A similar dynamic recently played out in Philadelphia, where that city’s janitors—also members of 32BJ, which comprises building service workers in most East Coast big cities—also threatened to strike, and won better wages and benefits in consequence. All along the East Coast, a wave of contracts will expire between now and December 31, and the union is looking to win big for its 75,000 members whose contracts are soon to expire. New Jersey cleaners have already threatened to go on strike if they don’t win a significantly better contract, even though their current one doesn’t expire for more than two months.
A particular problem for janitors is the skyrocketing cost of living in the cities whose offices they maintain. Even as they clean those offices, gentrification prevents workers from living anywhere near them, disproportionately impacting workers of color. D.C. boasts one of the highest gentrification rates in the country.
Since 32BJ’s membership is primarily immigrant, the union’s fight is not for economic justice narrowly conceived, but also racial and immigrant justice. The union is indirectly demanding that workers have a right to remain in their communities and their homes. Under the new D.C. contract, cleaners won an additional month of unpaid leave to resolve immigration-related issues, bringing the total to 120 days per year. 32BJ workers will continue to have access to the union’s Legal Services Fund, which is fully paid for by the cleaning contractors. The fund subsidizes English-language classes and legal assistance for matters of immigration, family, and housing, all free of charge.

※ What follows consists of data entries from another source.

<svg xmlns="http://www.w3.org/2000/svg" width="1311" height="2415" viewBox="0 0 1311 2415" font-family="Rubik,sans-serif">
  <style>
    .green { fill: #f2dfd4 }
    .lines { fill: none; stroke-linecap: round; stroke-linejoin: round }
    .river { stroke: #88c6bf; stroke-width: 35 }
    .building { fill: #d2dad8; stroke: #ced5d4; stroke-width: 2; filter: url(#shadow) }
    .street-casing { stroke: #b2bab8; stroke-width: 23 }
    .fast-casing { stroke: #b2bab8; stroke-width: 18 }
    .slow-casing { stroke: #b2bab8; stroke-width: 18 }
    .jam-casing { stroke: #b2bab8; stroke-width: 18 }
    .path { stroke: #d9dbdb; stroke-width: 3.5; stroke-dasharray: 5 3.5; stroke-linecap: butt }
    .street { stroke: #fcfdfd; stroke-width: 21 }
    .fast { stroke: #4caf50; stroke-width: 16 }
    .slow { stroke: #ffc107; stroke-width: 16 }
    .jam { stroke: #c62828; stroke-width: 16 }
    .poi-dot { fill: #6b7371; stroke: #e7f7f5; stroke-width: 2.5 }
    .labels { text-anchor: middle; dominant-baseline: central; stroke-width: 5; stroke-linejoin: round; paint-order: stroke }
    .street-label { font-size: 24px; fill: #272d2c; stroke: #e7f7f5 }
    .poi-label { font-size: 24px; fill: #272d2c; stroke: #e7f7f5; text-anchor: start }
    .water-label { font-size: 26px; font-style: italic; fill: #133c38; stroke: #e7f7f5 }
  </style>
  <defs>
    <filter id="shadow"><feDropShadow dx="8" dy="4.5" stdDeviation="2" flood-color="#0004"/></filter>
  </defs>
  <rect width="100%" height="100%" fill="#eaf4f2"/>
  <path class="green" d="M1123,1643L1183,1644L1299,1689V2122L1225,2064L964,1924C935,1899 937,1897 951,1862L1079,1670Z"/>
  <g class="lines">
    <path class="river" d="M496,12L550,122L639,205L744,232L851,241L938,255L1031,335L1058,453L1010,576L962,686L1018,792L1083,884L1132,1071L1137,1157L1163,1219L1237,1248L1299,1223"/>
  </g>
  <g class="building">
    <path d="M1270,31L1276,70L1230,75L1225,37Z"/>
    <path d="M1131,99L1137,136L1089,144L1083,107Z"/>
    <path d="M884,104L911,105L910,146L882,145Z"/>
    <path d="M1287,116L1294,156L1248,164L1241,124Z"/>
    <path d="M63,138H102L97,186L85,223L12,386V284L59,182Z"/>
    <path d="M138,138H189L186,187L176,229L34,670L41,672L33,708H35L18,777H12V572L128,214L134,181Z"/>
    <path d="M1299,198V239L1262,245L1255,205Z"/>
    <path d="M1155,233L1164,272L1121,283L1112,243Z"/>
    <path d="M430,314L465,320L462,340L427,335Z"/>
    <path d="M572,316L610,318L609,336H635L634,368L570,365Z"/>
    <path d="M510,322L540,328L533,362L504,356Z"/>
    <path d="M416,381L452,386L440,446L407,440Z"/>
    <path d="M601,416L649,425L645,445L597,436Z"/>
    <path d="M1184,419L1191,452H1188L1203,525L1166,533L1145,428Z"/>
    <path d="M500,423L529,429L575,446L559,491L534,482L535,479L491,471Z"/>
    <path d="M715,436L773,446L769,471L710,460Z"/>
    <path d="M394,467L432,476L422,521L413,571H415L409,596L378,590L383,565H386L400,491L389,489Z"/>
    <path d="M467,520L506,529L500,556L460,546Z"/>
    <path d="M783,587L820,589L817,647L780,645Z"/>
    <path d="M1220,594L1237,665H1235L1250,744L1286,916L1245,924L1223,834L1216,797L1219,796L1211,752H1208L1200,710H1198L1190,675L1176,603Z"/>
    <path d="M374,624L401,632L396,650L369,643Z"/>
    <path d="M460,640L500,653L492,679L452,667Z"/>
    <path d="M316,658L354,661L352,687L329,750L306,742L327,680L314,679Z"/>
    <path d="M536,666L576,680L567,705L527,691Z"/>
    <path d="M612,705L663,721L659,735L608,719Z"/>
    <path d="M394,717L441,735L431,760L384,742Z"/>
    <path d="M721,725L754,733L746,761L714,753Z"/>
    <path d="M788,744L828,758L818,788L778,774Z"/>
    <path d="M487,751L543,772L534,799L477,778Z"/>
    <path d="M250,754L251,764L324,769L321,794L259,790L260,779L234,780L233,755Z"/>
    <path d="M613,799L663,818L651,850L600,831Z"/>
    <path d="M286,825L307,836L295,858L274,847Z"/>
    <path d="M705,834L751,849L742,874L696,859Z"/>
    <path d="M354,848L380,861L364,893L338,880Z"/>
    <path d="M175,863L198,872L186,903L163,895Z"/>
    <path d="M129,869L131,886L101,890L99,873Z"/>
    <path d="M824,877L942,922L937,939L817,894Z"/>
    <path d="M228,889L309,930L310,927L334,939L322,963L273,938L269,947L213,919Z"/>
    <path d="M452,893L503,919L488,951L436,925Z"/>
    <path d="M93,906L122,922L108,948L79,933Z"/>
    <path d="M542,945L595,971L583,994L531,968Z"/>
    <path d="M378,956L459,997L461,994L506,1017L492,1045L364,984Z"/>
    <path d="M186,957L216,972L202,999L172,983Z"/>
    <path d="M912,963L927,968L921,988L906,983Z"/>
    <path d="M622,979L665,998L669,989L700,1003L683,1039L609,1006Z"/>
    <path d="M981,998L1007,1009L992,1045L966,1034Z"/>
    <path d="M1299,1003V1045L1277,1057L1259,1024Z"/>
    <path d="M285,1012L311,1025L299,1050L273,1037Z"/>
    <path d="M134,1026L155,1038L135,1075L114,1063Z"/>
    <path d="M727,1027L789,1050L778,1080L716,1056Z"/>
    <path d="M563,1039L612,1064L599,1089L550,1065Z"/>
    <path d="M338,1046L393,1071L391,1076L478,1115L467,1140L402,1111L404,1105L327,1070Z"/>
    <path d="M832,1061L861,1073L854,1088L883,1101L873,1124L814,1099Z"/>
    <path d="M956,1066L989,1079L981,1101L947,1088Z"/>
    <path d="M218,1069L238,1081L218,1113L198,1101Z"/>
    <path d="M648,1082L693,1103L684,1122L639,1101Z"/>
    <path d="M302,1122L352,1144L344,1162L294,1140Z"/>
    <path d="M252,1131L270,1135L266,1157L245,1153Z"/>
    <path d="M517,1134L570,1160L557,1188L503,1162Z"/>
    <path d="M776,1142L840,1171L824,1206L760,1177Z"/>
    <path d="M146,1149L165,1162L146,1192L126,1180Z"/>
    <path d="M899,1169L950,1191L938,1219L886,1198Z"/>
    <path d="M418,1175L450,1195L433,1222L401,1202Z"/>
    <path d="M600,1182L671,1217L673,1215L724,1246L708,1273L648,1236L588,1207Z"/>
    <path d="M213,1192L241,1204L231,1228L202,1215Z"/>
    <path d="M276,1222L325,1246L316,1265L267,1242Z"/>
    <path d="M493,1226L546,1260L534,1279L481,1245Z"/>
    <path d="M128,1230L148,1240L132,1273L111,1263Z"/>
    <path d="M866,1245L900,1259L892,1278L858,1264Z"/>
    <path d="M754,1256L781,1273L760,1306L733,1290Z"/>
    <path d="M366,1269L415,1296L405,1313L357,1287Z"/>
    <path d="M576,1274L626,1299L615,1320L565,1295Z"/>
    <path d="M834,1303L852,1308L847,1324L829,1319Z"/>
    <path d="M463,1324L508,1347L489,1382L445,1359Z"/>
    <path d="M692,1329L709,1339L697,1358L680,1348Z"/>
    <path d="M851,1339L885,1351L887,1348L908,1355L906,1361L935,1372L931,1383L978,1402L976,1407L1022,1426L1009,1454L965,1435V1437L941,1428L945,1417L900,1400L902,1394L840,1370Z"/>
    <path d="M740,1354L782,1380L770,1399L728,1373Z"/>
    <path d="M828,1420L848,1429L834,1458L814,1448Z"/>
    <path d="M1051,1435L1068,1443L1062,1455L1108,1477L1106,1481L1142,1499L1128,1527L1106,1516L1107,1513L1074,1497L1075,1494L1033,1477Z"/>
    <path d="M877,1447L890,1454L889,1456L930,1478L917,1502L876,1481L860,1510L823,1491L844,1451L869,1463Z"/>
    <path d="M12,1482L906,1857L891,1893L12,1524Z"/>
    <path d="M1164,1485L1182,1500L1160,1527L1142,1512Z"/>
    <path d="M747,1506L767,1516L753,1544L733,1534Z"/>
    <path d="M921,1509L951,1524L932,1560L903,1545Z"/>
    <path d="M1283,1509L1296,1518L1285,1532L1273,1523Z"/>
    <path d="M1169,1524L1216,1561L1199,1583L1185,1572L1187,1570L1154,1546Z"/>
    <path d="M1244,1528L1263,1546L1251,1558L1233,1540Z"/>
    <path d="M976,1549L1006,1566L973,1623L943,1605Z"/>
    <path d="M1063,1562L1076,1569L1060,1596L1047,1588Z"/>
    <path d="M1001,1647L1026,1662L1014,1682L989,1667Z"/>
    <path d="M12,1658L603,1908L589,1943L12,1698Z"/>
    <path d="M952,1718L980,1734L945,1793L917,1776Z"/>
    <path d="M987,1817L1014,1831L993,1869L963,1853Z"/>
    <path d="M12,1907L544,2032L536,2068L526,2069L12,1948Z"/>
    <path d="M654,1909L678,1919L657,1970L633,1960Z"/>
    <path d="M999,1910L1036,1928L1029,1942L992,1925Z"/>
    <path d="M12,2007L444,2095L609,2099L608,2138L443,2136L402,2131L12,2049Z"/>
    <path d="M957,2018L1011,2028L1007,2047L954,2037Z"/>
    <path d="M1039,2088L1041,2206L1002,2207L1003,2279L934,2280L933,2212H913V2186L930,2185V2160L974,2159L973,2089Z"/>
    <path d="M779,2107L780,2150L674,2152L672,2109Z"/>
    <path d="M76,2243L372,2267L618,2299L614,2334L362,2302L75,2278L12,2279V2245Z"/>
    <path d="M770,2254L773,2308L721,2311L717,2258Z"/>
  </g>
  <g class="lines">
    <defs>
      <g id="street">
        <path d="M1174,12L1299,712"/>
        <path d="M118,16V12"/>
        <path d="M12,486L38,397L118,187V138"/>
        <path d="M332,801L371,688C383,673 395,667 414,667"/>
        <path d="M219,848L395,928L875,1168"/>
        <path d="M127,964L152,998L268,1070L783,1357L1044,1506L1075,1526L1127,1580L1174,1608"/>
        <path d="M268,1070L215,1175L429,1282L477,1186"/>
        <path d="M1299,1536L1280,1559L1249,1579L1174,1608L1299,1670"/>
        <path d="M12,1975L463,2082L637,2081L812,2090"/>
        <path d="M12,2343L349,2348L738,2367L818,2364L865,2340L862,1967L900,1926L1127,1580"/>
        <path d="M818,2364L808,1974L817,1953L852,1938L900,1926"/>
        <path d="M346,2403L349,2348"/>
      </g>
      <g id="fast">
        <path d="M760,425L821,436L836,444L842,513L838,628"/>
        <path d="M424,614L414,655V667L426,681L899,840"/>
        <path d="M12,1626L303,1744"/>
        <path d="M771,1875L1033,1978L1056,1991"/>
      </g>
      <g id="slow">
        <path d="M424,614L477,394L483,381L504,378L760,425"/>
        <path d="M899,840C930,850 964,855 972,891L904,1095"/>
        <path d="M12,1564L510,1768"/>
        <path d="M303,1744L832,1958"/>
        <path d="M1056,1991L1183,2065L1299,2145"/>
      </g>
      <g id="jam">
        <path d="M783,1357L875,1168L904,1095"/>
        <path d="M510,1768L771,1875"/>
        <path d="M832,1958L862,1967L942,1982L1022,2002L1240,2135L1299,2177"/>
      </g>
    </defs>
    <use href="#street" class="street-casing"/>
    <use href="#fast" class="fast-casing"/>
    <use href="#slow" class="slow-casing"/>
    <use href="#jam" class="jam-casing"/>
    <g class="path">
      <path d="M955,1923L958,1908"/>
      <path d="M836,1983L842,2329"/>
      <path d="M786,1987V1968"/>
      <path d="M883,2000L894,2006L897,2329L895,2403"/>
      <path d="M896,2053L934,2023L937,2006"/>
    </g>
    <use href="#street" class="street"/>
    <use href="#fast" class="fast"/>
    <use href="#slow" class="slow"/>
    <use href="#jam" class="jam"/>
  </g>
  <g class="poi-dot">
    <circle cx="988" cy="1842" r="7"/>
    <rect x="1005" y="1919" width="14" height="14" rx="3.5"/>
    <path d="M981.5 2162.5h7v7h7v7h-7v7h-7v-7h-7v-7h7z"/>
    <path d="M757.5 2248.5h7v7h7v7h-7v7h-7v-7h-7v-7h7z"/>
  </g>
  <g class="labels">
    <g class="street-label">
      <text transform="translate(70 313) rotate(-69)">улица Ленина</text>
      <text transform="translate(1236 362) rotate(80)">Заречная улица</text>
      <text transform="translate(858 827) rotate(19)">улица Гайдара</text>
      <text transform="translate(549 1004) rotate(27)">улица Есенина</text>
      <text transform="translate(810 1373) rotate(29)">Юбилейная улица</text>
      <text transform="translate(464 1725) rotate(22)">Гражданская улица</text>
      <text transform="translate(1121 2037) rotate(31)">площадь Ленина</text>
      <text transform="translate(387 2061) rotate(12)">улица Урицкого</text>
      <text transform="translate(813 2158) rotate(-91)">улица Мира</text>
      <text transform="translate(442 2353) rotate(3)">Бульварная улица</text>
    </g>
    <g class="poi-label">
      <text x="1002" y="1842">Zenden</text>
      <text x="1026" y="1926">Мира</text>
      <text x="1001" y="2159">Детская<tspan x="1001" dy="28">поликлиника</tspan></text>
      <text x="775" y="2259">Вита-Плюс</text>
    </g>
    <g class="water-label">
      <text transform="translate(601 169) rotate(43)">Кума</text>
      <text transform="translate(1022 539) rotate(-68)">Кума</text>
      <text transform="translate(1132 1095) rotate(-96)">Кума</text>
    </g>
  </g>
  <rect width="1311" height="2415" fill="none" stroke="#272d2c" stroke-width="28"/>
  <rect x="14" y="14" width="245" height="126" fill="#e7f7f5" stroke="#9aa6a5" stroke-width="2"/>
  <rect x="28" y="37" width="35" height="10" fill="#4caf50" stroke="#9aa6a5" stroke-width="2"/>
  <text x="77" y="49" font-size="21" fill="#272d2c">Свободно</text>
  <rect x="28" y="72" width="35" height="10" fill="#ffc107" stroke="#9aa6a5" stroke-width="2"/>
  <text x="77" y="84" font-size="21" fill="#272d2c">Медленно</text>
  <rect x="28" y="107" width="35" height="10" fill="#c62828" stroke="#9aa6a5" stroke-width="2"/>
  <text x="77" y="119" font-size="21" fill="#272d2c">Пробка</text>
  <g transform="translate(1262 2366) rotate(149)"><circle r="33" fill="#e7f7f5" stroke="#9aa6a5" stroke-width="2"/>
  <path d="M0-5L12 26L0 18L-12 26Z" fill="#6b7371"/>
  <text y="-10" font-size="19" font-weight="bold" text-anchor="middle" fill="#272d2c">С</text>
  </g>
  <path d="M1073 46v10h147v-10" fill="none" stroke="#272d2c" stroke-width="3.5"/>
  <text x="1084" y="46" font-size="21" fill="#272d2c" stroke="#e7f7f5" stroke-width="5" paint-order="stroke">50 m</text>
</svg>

The new D.C. contract also exemplifies the strategy of organizing through bargaining—using the threat of a strike among current members to win the right to organize new ones.
It expanded its coverage to include some 400 new cleaners in Prince George’s County, Maryland, and Loudoun County, Virginia.

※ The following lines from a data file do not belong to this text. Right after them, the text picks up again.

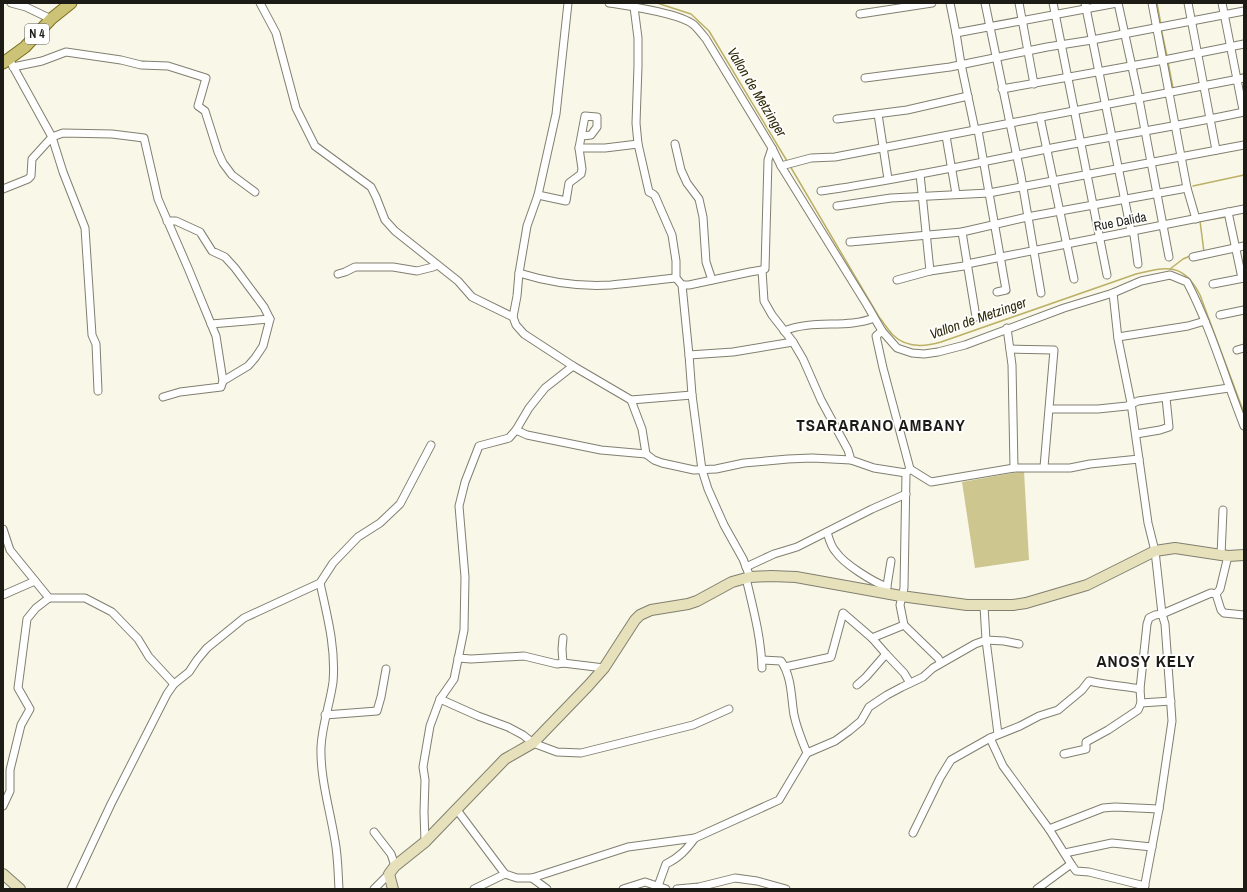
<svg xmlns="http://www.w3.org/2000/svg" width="1247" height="892" viewBox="0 0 1247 892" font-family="'Archivo Narrow',sans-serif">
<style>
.green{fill:#cec68f}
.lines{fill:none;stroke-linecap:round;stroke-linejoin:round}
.stream{stroke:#bbb066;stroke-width:1.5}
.street-casing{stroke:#817f70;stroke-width:9}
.secondary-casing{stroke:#817f70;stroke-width:12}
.primary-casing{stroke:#7a6e1a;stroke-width:13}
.street{stroke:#fff;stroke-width:7}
.secondary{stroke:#e6e1bb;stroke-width:10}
.primary{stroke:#cdc377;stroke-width:11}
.labels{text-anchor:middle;stroke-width:3.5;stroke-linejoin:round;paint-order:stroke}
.shield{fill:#fff;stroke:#605f5c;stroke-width:1}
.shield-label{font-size:12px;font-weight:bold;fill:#1c1b16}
.street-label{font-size:13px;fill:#1c1b16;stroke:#fff}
.water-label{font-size:14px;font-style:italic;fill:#302b09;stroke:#fff}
.district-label{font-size:17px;font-weight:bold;letter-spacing:1px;fill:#1c1b16;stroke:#fff}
</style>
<rect width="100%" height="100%" fill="#f9f7e7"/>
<path class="green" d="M1024,471L1029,560L975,568L962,482Z"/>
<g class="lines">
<g class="stream">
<path d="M657,3L691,14L709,31L787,161"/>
<path d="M1157,3L1161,25"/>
<path d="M1161,28L1167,56"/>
<path d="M1168,62L1173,88"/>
<path d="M1238,75L1244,74"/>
<path d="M1171,89L1200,83"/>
<path d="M790,166L879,317C884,323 888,330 893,335C906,348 924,347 941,342L1136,274C1167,266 1184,263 1200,295L1244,413"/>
<path d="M1193,186L1244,175"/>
<path d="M1201,220L1200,221L1204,252"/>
<path d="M1200,221L1226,217"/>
<path d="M1170,269L1183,259L1190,256"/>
</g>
<g class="street-casing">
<g id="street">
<path d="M11,3L26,7L51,19"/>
<path d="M260,3L276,33L296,108L315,146L371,187L376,197L385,220L395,231L458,281L472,297L513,317"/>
<path d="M568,3L556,114L538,195L527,226L519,273L517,296L513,317L516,325L524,334L573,366L631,400L692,395"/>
<path d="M609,3C628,6 680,13 694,25C698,29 702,34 706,39L772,148L781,166L867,305L882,331L897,348L912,353L924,354L938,352L965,345L1064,308L1113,293L1141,281L1170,275L1187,282C1211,328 1225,378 1244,426"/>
<path d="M950,3L956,33L961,64L975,130"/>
<path d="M985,3L1021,176L1041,293"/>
<path d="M1019,3L1034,84"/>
<path d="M1053,3L1107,275"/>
<path d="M1085,3L1131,231L1134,235L1138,264"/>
<path d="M1118,3L1139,99L1169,257"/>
<path d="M1152,3L1187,188L1196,219"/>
<path d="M1188,3L1216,150"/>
<path d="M1222,3L1243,110"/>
<path d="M634,7L638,38V66L636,123L638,144L649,192L653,194L655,196L672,235L676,261V278L682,285L689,355L692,395L702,470L708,489L724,525L743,559L750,577"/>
<path d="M860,14L932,3"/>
<path d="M956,33L1117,3"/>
<path d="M9,59L52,137L63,172L85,228L92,335L96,344L98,391"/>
<path d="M13,67L42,61L66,52L121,60L141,65L168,66L206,78L198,106L205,111L218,152L223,163L232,175L255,192"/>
<path d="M865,78L950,67L1047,47L1092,40L1244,11"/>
<path d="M1002,89L1164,60L1244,44"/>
<path d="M878,114L888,179"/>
<path d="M1040,117L1074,279"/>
<path d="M837,119L907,110L968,96"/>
<path d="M978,130L1006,290L997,292"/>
<path d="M946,136L956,194"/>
<path d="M675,144L681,170L687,183L699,199L703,217L706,262L712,280"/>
<path d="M579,148H605L638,144"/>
<path d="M772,148L768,160L765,269L762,270L764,301L772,315L793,342L803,359L821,400L848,450L851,460L874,468L906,473"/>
<path d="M781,166L811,158L835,157L1244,78"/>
<path d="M920,174L930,271"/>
<path d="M3,189L28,179L31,176L32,159L52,137L63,133L112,134L144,138L158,199L188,268L216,336L223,381"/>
<path d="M821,191C897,180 972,164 1047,149C1113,136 1179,126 1244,112"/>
<path d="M538,195L566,201L569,183L581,174L582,169L579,148L585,116L597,117V127L591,135L582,136"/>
<path d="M837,206L891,198L989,193L1244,145"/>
<path d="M1228,212L1242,278"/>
<path d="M962,232L976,317"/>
<path d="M850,242L962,232L1027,217L1187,188"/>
<path d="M1193,257L1244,246"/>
<path d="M519,273C548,282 581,287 611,285C633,283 655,280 676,278"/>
<path d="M338,274L345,272L355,267H393L417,271L433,267L437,265"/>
<path d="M897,280L930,271L964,266L967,264L1001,257L1244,209"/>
<path d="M1213,284L1244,278"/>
<path d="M682,285H689L750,272L762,270"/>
<path d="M1220,315L1244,310"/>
<path d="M211,324L270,319"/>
<path d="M1007,328L1012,365L1014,468"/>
<path d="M784,331C813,319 846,329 874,318"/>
<path d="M882,331L876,336L883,368L910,469"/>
<path d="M1118,337L1188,326L1205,321"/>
<path d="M1010,349L1054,350L1044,467"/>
<path d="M1237,350L1244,348"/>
<path d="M689,355L733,352L793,342"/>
<path d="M163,397L180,392L221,387L223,381L248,366L255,358L263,346L270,319L264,307L235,268L225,257L212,251L200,232L176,221H167"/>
<path d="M631,400L642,429L646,454"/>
<path d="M1050,409H1098L1127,406L1138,401L1229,388"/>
<path d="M516,430L527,435L601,450L646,454L654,460L662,463L694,470L716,469L744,463L788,459L812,458L851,460"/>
<path d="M1136,434L1160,430L1169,427L1166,398"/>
<path d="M3,529L10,550L49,598H85L112,612L138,639L149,657L174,684"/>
<path d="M827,532C829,539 831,547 836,552C844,564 873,582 887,587"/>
<path d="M1221,555L1223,510"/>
<path d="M746,567L774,554L797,547L872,509L906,494"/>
<path d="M746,578C753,608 761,637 762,668"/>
<path d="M320,583C327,615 336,648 333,682C330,704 322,725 321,747C320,778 330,810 335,841C338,856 338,873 339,889"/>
<path d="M886,592L891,561"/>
<path d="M1216,594L1221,610L1224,613L1244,615"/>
<path d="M1216,594L1220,589L1228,556"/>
<path d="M3,595L35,581"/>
<path d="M984,606L986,640L998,734"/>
<path d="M563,638L562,649L563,663"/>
<path d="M872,638L904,625"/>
<path d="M458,658L471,659L524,656L557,664L563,663L604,668"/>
<path d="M762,660L781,661C792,677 791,697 794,715C797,729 802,741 807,753"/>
<path d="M941,663L938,658L904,625L900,605L904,588L906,473L910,469L931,482L1014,468H1070L1090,464L1139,459"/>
<path d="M785,667L831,657L843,613L872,638L886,654L904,673L910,683"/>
<path d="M857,685L866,677L886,654"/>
<path d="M440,699L478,716L508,727L523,735L533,743L557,752L581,753L693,725L729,709"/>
<path d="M1141,703L1171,701"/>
<path d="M325,715L377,711L381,697L386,669"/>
<path d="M990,738L1003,766L1049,829L1071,864L1076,871L1089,872L1145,886"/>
<path d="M1064,754L1086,749V742L1108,730L1138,710L1141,703L1140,689L1147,624L1149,618L1155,615L1162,614L1155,551L1148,523L1131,403L1118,339L1113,293"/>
<path d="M3,806L10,791V770L21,725L30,709L18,688L27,619L36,608L49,598"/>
<path d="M457,810L505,874L517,878H532L628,847L695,838L779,800L807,753L835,741L849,731L861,721L869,707L887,695L902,687L923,677L933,668L975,644L986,640L1004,641L1019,644"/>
<path d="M1049,829L1103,808L1115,807L1159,809"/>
<path d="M374,832L391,854L395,866"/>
<path d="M913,833L940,778L951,760L990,738L1020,726L1039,716L1058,710L1082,690L1089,681C1106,685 1123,686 1140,689"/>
<path d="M425,842L424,812L425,780L423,767L430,726L440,699L454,679L464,630L465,577L459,506L465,482L479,446L509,438L516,430L529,408L545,388L573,366"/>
<path d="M1065,853L1112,843L1152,847"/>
<path d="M532,878L547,889"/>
<path d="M658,886L666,864C680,857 686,850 695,838"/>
<path d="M71,889L111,804L167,694L174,684L189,672L197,660L207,648L244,618L320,583L333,563L358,537L380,523L400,504L431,445"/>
<path d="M374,889L389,874"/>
<path d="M474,889L505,874"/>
<path d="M623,889L645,882L666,889"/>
<path d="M677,889L699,887L735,878L757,881L786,889"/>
<path d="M1037,889L1071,864"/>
<path d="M1144,889L1159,809L1172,721L1165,624L1162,614L1211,593L1216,594"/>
</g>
</g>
<g class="secondary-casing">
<g id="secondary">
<path d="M3,874L20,889"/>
<path d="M393,889L389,874L395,866L425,842L505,759L533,743L588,686L604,668L635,620L640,615L651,610L688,604L697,601L732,582L750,577L771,576L796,577L901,596L967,605H1013L1026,603L1087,585L1155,551L1175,548L1228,556L1244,555"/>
</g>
</g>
<g class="primary-casing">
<path id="primary" d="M3,63L25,47L51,19L71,3"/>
</g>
<use href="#street" class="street"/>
<use href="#secondary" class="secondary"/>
<use href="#primary" class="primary"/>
</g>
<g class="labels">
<rect class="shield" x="25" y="24" width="24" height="20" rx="3"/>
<g class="shield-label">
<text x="37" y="38">N 4</text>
</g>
<g class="street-label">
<text transform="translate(1120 221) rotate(-11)" y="5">Rue Dalida</text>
</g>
<g class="water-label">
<text transform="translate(757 92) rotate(59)" y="5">Vallon de Metzinger</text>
<text transform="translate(978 318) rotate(-19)" y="5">Vallon de Metzinger</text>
</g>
<g class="district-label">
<text x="881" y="431">TSARARANO AMBANY</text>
<text x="1146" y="667">ANOSY KELY</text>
</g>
</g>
<rect width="1247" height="892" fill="none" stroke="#1c1b16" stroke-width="8"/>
</svg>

Other workers in the D.C. suburbs of Maryland and Virginia can look forward to increased access to full-time hours, which will bump their earnings and give them access to employer-paid health insurance. Overall, the 32BJ cleaners covered by the new contract will see over $3,200 of new earnings by 2023 if they work 25 hours per week, and more than $5,000 if they work full-time.
The janitors’ ability to win higher pay and better working conditions is testimony to their proven ability over the past three decades to disrupt business as usual—through solidarity when they go out on strike, and through their marches in city streets that bring attention to their cause. Today, nearly 30 years after a new generation of janitorial activists took to the streets, other unions are rediscovering the power of the strike.
As Jaime Contreras, the vice president of 32BJ SEIU, says, the cleaners’ “successful fight for livable wages and benefits is a blueprint for how labor’s resurgence can help rebuild the middle class.”